Même après cette brutalité, Bloch conserva suffisamment de force et de curiosité intellectuelle pour commencer à enseigner l’histoire française aux jeunes résistants emprisonnés, l'un d'entre eux se souvenant d'avoir reçu une conférence approfondie sur l'importance des schémas de terrain à l'époque féodale. Mais le destin de l'historien, comme celui de son entourage, a été scellé par l'invasion des Alliés et la retraite allemande. La Gestapo a décidé de laisser le moins de preuves possible sur leurs activités et la plupart des occupants de la prison de Moulet ont été abattus.

Le lendemain de l'exécution de Bloch, son corps a été retrouvé parmi ceux de ses compagnons par le maître d'école de Saint-Didier-de-Formans. «La scène du carnage», note Fink,

était brutalement chaotique - des corps reposant sur le dos, le ventre ou sur les côtés, et certains blottis. Parmi eux se trouvait un homme aveugle tenant sa canne, un autre avait un bras droit artificiel et un cadavre portait les insignes de la Légion d'honneur. "

C'était peut-être Bloch. Comme aucun des corps ne pouvait être facilement identifié formellement, ils ont été rassemblés et enterrés dans une fosse commune située dans le cimetière du village.
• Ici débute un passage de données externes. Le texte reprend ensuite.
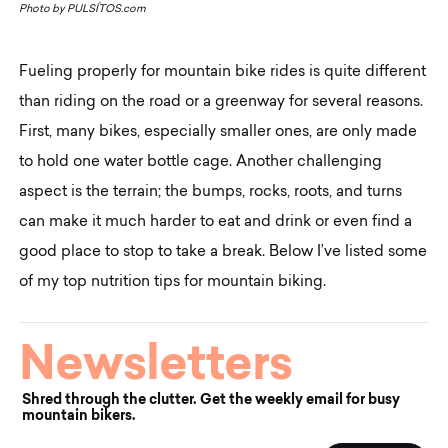
Photo by
PULSÍTOS.com
Fueling properly for mountain bike rides is quite different
than riding on the road or a greenway for several reasons.
First, many bikes, especially smaller ones, are only made
to hold one water bottle cage. Another challenging
aspect is the terrain; the bumps, rocks, roots, and turns
can make it much harder to eat and drink or even find a
good place to stop to take a break. Below I’ve listed some
of my top nutrition tips for mountain biking.
Newsletters
Shred through the clutter. Get the weekly email for busy
mountain bikers.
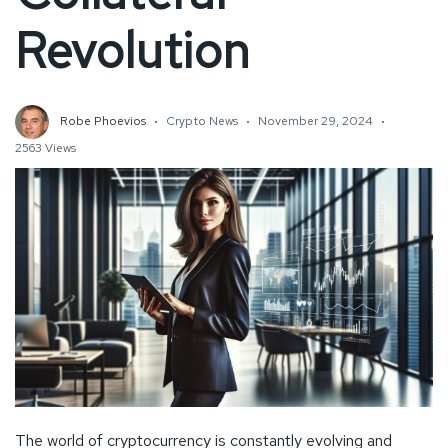
Revolution
Robe Phoevios
Crypto News
November 29, 2024
2563 Views
The world of cryptocurrency is constantly evolving and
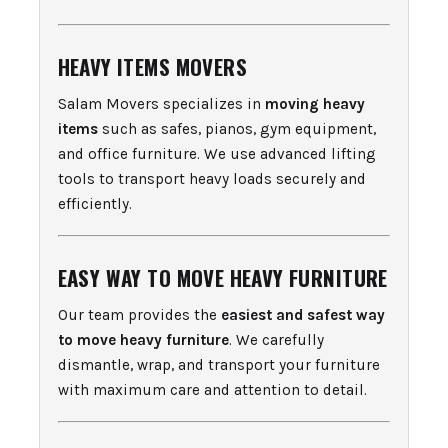
HEAVY ITEMS MOVERS
Salam Movers specializes in
moving heavy
items
such as safes, pianos, gym equipment,
and office furniture. We use advanced lifting
tools to transport heavy loads securely and
efficiently.
EASY WAY TO MOVE HEAVY FURNITURE
Our team provides the
easiest and safest way
to move heavy furniture
. We carefully
dismantle, wrap, and transport your furniture
with maximum care and attention to detail.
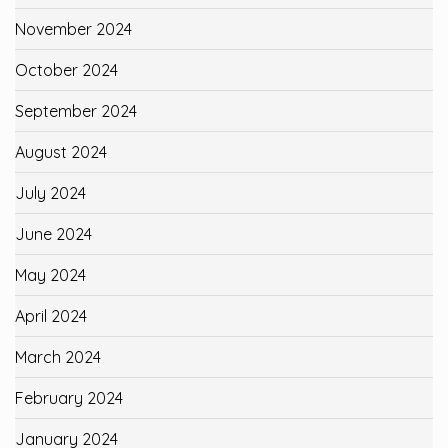
November 2024
October 2024
September 2024
August 2024
July 2024
June 2024
May 2024
April 2024
March 2024
February 2024
January 2024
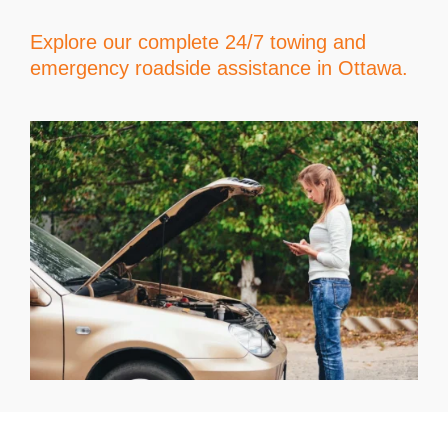
Explore our complete 24/7 towing and
emergency roadside assistance in Ottawa.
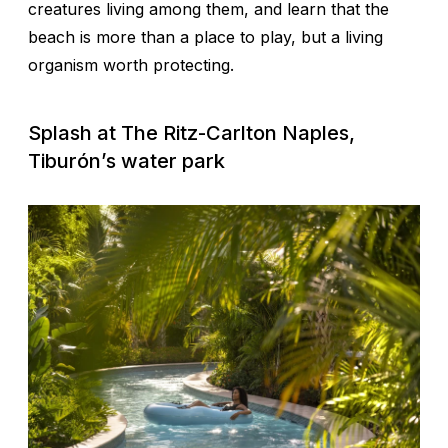
creatures living among them, and learn that the
beach is more than a place to play, but a living
organism worth protecting.
Splash at The Ritz-Carlton Naples,
Tiburón’s water park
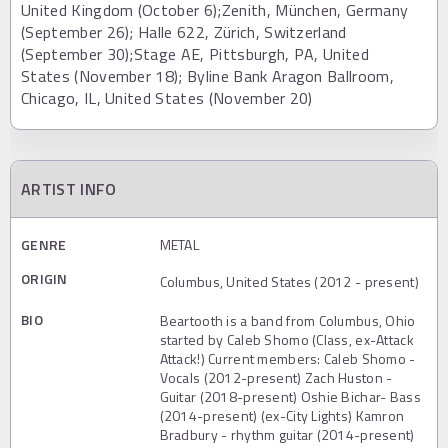
United Kingdom (October 6);Zenith, München, Germany
(September 26); Halle 622, Zürich, Switzerland
(September 30);Stage AE, Pittsburgh, PA, United
States (November 18); Byline Bank Aragon Ballroom,
Chicago, IL, United States (November 20)
ARTIST INFO
GENRE
METAL
ORIGIN
Columbus, United States (2012 - present)
BIO
Beartooth is a band from Columbus, Ohio
started by Caleb Shomo (Class, ex-Attack
Attack!) Current members: Caleb Shomo -
Vocals (2012-present) Zach Huston -
Guitar (2018-present) Oshie Bichar- Bass
(2014-present) (ex-City Lights) Kamron
Bradbury - rhythm guitar (2014-present)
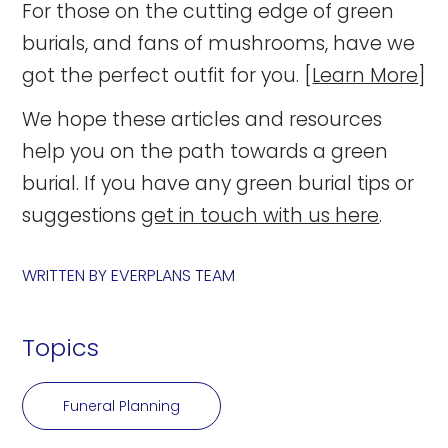
For those on the cutting edge of green
burials, and fans of mushrooms, have we
got the perfect outfit for you. [
Learn More
]
We hope these articles and resources
help you on the path towards a green
burial. If you have any green burial tips or
suggestions
get in touch with us here
.
WRITTEN BY
EVERPLANS TEAM
Topics
Funeral Planning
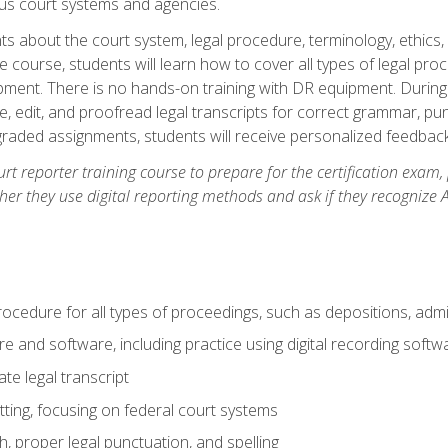
ous court systems and agencies.
ts about the court system, legal procedure, terminology, ethics, 
he course, students will learn how to cover all types of legal pro
ment. There is no hands-on training with DR equipment. During t
ibe, edit, and proofread legal transcripts for correct grammar, p
-graded assignments, students will receive personalized feedbac
urt reporter training course to prepare for the certification exam,
er they use digital reporting methods and ask if they recognize A
procedure for all types of proceedings, such as depositions, admin
re and software, including practice using digital recording softw
e legal transcript
ting, focusing on federal court systems
, proper legal punctuation, and spelling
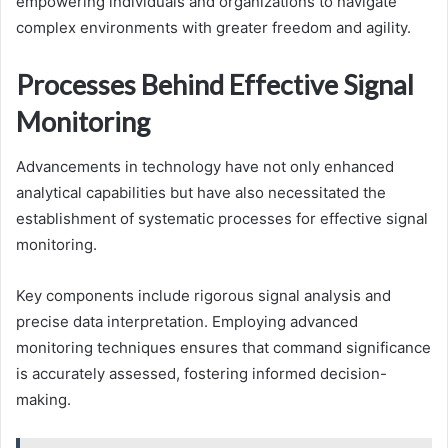
empowering individuals and organizations to navigate
complex environments with greater freedom and agility.
Processes Behind Effective Signal
Monitoring
Advancements in technology have not only enhanced
analytical capabilities but have also necessitated the
establishment of systematic processes for effective signal
monitoring.
Key components include rigorous signal analysis and
precise data interpretation. Employing advanced
monitoring techniques ensures that command significance
is accurately assessed, fostering informed decision-
making.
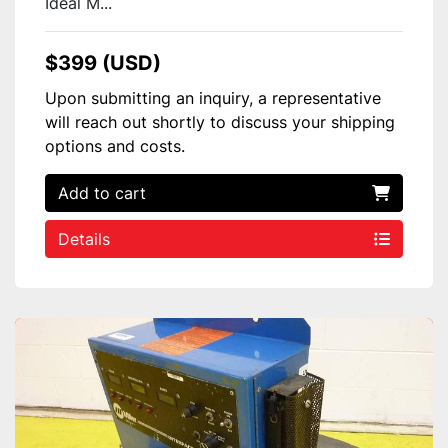
Ideal M...
$399 (USD)
Upon submitting an inquiry, a representative
will reach out shortly to discuss your shipping
options and costs.
Add to cart
Details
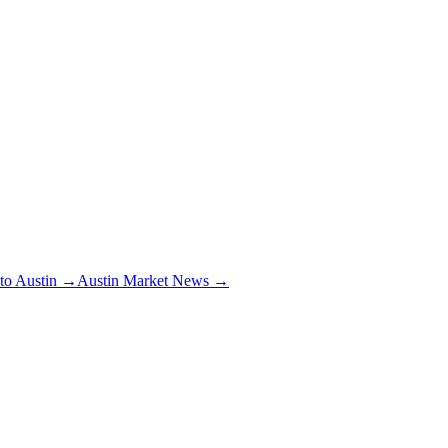
 to Austin →
Austin Market News →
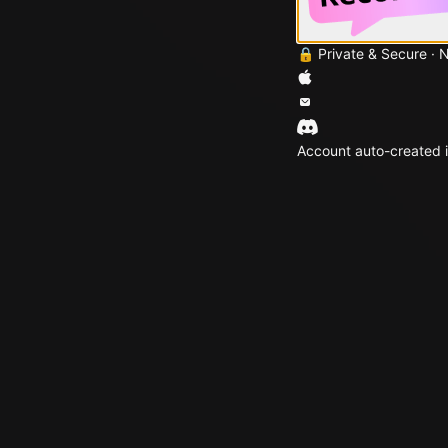
🔒 Private & Secure · 
Account auto-created i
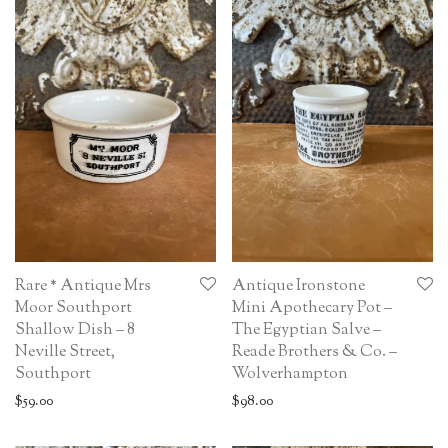
Rare * Antique Mrs
Antique Ironstone
Moor Southport
Mini Apothecary Pot –
Shallow Dish – 8
The Egyptian Salve –
Neville Street,
Reade Brothers & Co. –
Southport
Wolverhampton
$
59.00
$
98.00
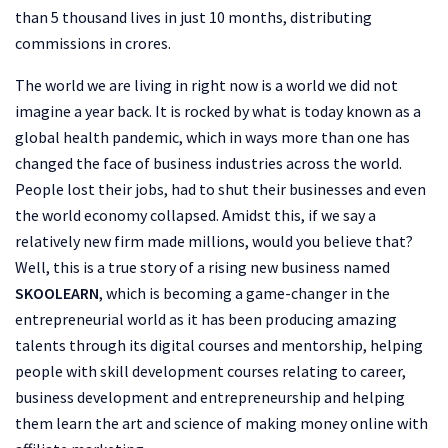
than 5 thousand lives in just 10 months, distributing
commissions in crores.
The world we are living in right now is a world we did not
imagine a year back. It is rocked by what is today known as a
global health pandemic, which in ways more than one has
changed the face of business industries across the world.
People lost their jobs, had to shut their businesses and even
the world economy collapsed. Amidst this, if we say a
relatively new firm made millions, would you believe that?
Well, this is a true story of a rising new business named
SKOOLEARN
, which is becoming a game-changer in the
entrepreneurial world as it has been producing amazing
talents through its digital courses and mentorship, helping
people with skill development courses relating to career,
business development and entrepreneurship and helping
them learn the art and science of making money online with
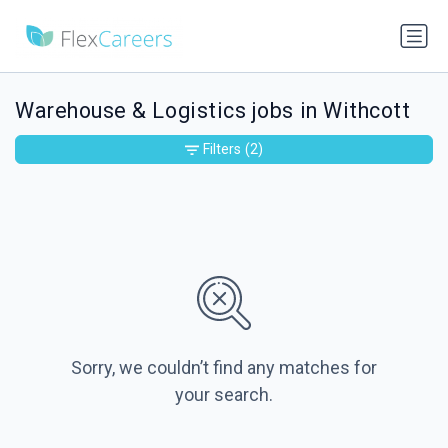
Warehouse & Logistics jobs in Withcott
Filters
(2)
Sorry, we couldn’t find any matches for
your search.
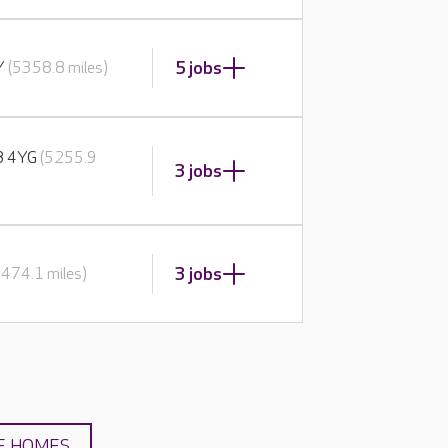
5 jobs
BY
(5358.8 miles)
E8 4YG
(5255.9
3 jobs
3 jobs
5474.1 miles)
E HOMES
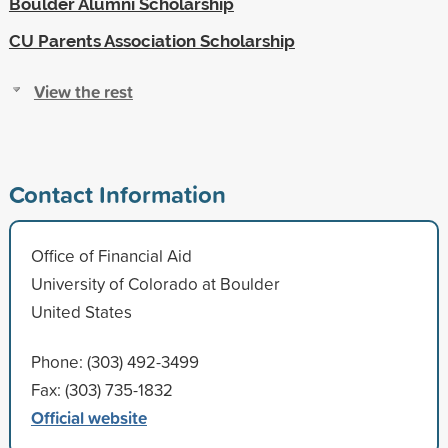
Boulder Alumni Scholarship
CU Parents Association Scholarship
View the rest
Contact Information
Office of Financial Aid
University of Colorado at Boulder
United States
Phone: (303) 492-3499
Fax: (303) 735-1832
Official website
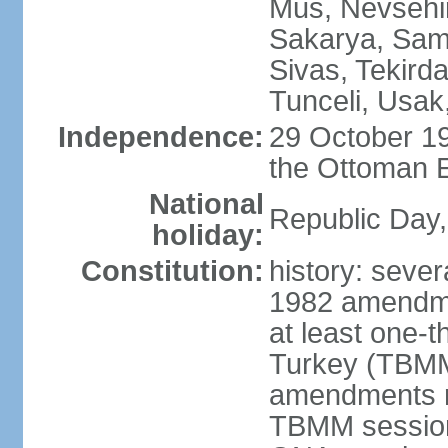
Mus, Nevsehir
Sakarya, Samsu
Sivas, Tekird
Tunceli, Usak
Independence:
29 October 19
the Ottoman 
National
Republic Day,
holiday:
Constitution:
history: sever
1982 amendme
at least one-t
Turkey (TBMM
amendments re
TBMM session a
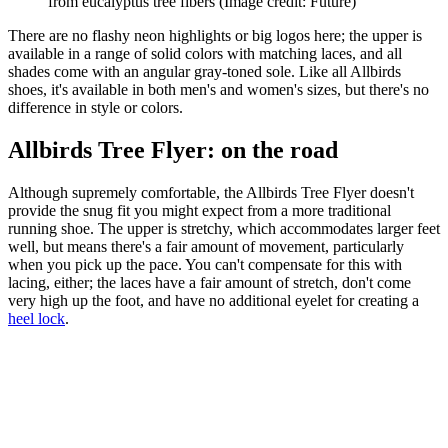
from eucalyptus tree fibers
(Image credit: Future)
There are no flashy neon highlights or big logos here; the upper is
available in a range of solid colors with matching laces, and all
shades come with an angular gray-toned sole. Like all Allbirds
shoes, it's available in both men's and women's sizes, but there's no
difference in style or colors.
Allbirds Tree Flyer: on the road
Although supremely comfortable, the Allbirds Tree Flyer doesn't
provide the snug fit you might expect from a more traditional
running shoe. The upper is stretchy, which accommodates larger feet
well, but means there's a fair amount of movement, particularly
when you pick up the pace. You can't compensate for this with
lacing, either; the laces have a fair amount of stretch, don't come
very high up the foot, and have no additional eyelet for creating a
heel lock
.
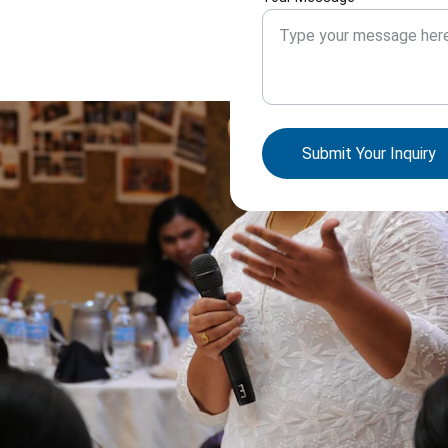
Submit Your Inquiry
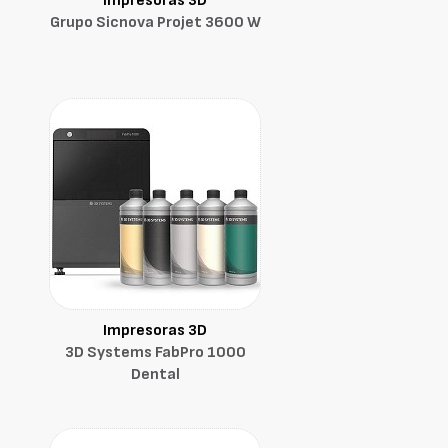
Impresoras 3D
Grupo Sicnova Projet 3600 W
Impresoras 3D
3D Systems FabPro 1000
Dental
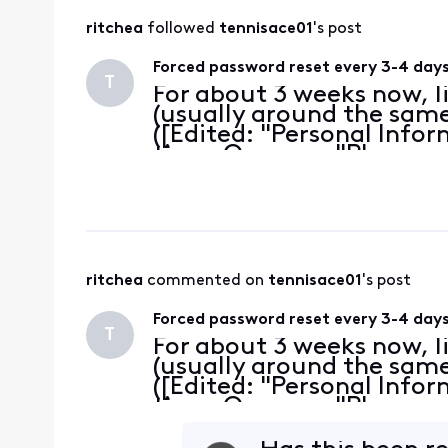
ritchea
 followed 
tennisace01
's post
Forced password reset every 3-4 day
T
For about 3 weeks now, l
(usually around the same 
([Edited: "Personal Info
time. One says "Please r
other says "Your password
I've tak
ritchea
 commented on 
tennisace01
's post
Forced password reset every 3-4 day
T
For about 3 weeks now, l
(usually around the same 
([Edited: "Personal Info
time. One says "Please r
other says "Your password
I've tak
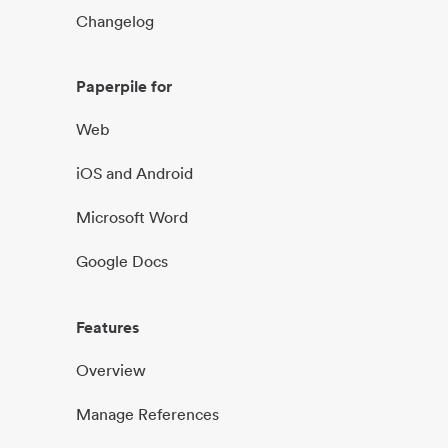
Changelog
Paperpile for
Web
iOS and Android
Microsoft Word
Google Docs
Features
Overview
Manage References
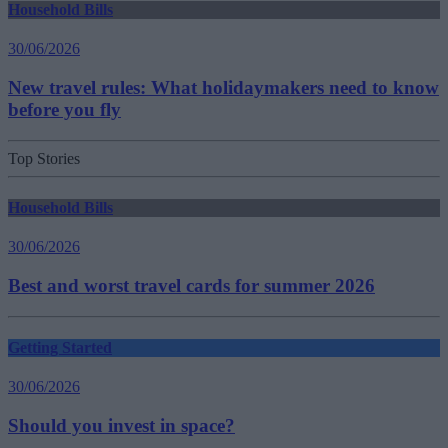
Household Bills
30/06/2026
New travel rules: What holidaymakers need to know
before you fly
Top Stories
Household Bills
30/06/2026
Best and worst travel cards for summer 2026
Getting Started
30/06/2026
Should you invest in space?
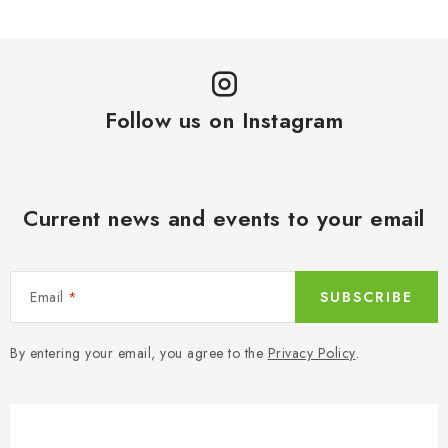
Follow us on Instagram
Current news and events to your email
Email
SUBSCRIBE
By entering your email, you agree to the
Privacy Policy
.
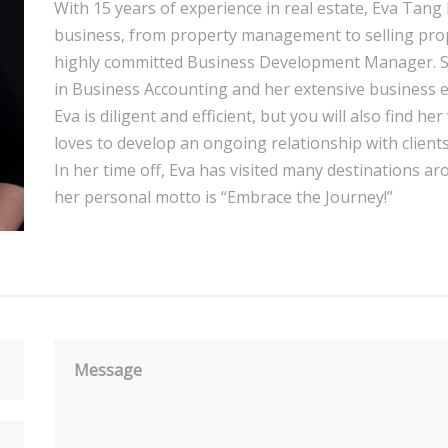
With 15 years of experience in real estate, Eva Tang 
business, from property management to selling proper
highly committed Business Development Manager. She 
in Business Accounting and her extensive business e
Eva is diligent and efficient, but you will also find h
loves to develop an ongoing relationship with clients
In her time off, Eva has visited many destinations aro
her personal motto is “Embrace the Journey!”
Message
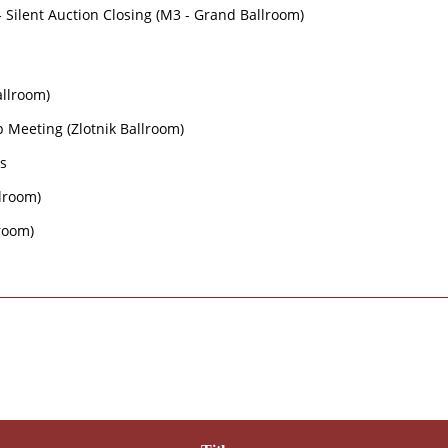
- Silent Auction Closing (M3 - Grand Ballroom)
Ballroom)
 Meeting (Zlotnik Ballroom)
ns
llroom)
lroom)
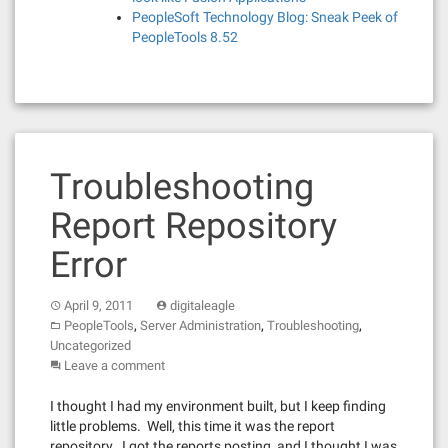
PeopleSoft Technology Blog: Sneak Peek of
PeopleTools 8.52
Troubleshooting
Report Repository
Error
April 9, 2011
digitaleagle
,
,
,
PeopleTools
Server Administration
Troubleshooting
Uncategorized
Leave a comment
I thought I had my environment built, but I keep finding
little problems. Well, this time it was the report
repository. I got the reports posting, and I thought I was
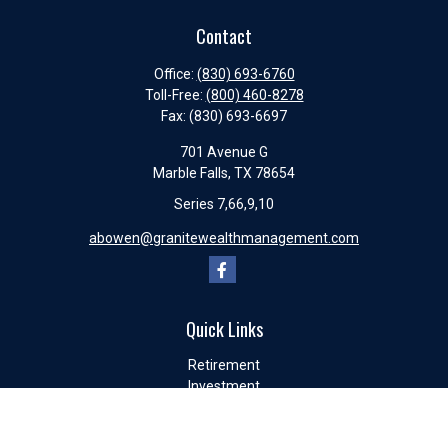
Contact
Office:
(830) 693-6760
Toll-Free:
(800) 460-8278
Fax:
(830) 693-6697
701 Avenue G
Marble Falls,
TX
78654
Series 7,66,9,10
abowen@granitewealthmanagement.com
Quick Links
Retirement
Investment
Estate
Insurance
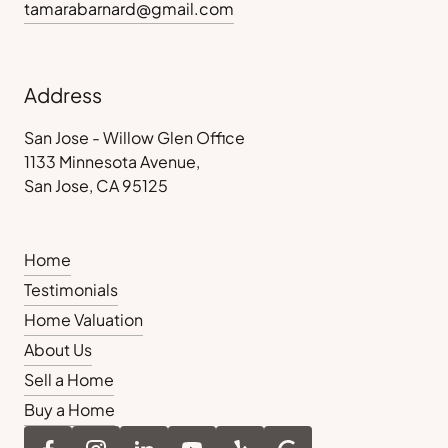
tamarabarnard@gmail.com
Address
San Jose - Willow Glen Office
1133 Minnesota Avenue,
San Jose, CA 95125
Home
Testimonials
Home Valuation
About Us
Sell a Home
Buy a Home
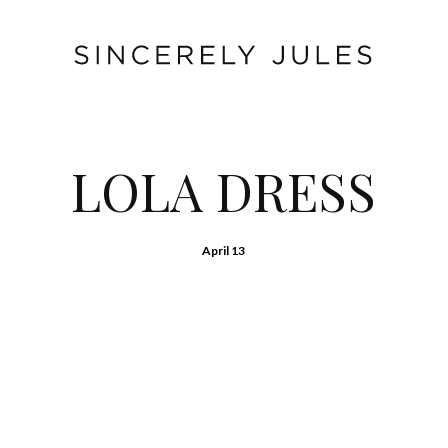
LOLA DRESS
April 13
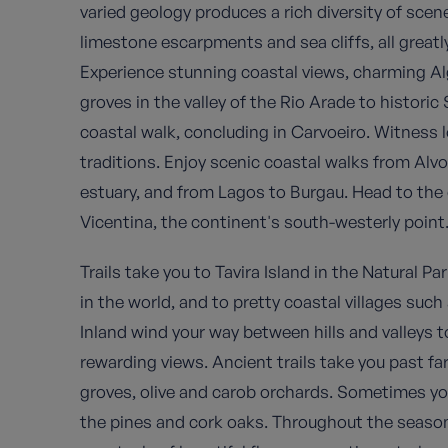
varied geology produces a rich diversity of sce
limestone escarpments and sea cliffs, all great
Experience stunning coastal views, charming Alg
groves in the valley of the Rio Arade to historic
coastal walk, concluding in Carvoeiro. Witness l
traditions. Enjoy scenic coastal walks from Alvo
estuary, and from Lagos to Burgau. Head to the
Vicentina, the continent's south-westerly point
Trails take you to Tavira Island in the Natural P
in the world, and to pretty coastal villages suc
Inland wind your way between hills and valleys 
rewarding views. Ancient trails take you past f
groves, olive and carob orchards. Sometimes you
the pines and cork oaks. Throughout the season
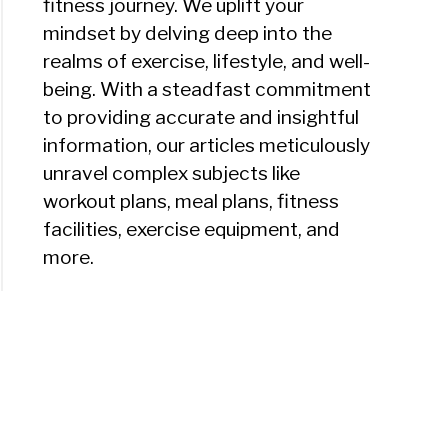
fitness journey. We uplift your
mindset by delving deep into the
realms of exercise, lifestyle, and well-
being. With a steadfast commitment
to providing accurate and insightful
information, our articles meticulously
unravel complex subjects like
workout plans, meal plans, fitness
facilities, exercise equipment, and
more.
Aujourd'hui, le site d'exécution est vide, à l'exception d'un monument isolé placé au bout du champ, près du lieu de la mort de Marc Bloch. Cependant, sa mémoire est toujours vivante, d'autant plus qu'il est célébré à la fois en tant que combattant du nazisme et comme l'un des plus grands et des plus originaux historiens de la France.

Sources

Marc Bloch. Mémoires de guerre, 1914-1915 . Cambridge. CUP, 1988; Marc Bloch. Le métier d'historien . Manchester: MUP, 1992; André Burguière. L'école des Annales: une histoire intellectuelle . Ithaca: Cornell University Press, 2009; Carole Fink. Marc Bloch: Une vie dans l'histoire . Cambridge: CUP, 1989; Astma Haratmut et André Burguière. Marc Bloch Aujord'hui . Paris: Editions de l'EHESSS, 1990; Eric Hobsbawm. Sur l'histoire . Londres: Abacus, 1999; Bruce Lyon. «Marc Bloch: historien». Dans Histoire française, 1987; Francine Michaud. "Marc Bloch 1886-1944". Dans Philip Daileader & Philip Whalen (eds). Historiens français 1900-2000: Nouvelle écriture historique au XXe siècle en France . Oxford: Blackwell, 2010; John Warren. Histoire et les historiens . Londres: Hodder, 1999; Renée Poznanski. Juifs en France pendant la seconde guerre mondiale . Hanover: Presses universitaires de la Nouvelle-Angleterre, 1992.